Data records
Content starts

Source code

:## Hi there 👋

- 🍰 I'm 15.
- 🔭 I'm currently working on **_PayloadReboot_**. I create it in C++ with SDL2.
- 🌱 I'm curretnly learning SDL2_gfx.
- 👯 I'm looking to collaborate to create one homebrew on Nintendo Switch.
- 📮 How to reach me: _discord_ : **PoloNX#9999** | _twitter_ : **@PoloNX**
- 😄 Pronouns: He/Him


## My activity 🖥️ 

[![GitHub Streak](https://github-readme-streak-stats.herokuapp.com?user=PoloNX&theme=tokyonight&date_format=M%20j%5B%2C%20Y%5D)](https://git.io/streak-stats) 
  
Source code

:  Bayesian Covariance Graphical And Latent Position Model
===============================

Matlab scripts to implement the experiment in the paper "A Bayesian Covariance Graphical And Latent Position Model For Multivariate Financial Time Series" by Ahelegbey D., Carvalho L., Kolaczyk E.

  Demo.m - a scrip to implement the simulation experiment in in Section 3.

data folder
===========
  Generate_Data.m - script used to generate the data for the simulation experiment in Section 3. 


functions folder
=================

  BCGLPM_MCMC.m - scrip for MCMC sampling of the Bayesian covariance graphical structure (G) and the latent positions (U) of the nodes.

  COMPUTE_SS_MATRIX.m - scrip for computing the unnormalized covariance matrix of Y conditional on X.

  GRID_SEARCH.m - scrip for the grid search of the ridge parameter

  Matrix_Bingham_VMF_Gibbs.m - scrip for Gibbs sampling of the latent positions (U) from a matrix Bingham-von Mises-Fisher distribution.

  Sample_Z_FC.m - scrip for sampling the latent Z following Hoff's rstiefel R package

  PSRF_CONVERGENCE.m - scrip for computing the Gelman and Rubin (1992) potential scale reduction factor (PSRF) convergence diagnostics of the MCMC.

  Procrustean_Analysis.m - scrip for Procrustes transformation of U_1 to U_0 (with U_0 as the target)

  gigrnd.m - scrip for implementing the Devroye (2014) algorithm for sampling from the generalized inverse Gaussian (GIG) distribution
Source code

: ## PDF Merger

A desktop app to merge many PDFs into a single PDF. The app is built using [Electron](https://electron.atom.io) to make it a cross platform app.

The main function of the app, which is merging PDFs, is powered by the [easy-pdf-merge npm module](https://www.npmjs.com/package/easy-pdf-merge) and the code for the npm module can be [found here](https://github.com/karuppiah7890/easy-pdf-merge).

Content ends

→ Work required: Which lines above run from the one containing "data folder" to the one containing "COMPUTE_SS_MATRIX.m - scrip"? Give them again exactly, both ends included.

→ Problem solution:
data folder
===========
  Generate_Data.m - script used to generate the data for the simulation experiment in Section 3. 


functions folder
=================

  BCGLPM_MCMC.m - scrip for MCMC sampling of the Bayesian covariance graphical structure (G) and the latent positions (U) of the nodes.

  COMPUTE_SS_MATRIX.m - scrip for computing the unnormalized covariance matrix of Y conditional on X.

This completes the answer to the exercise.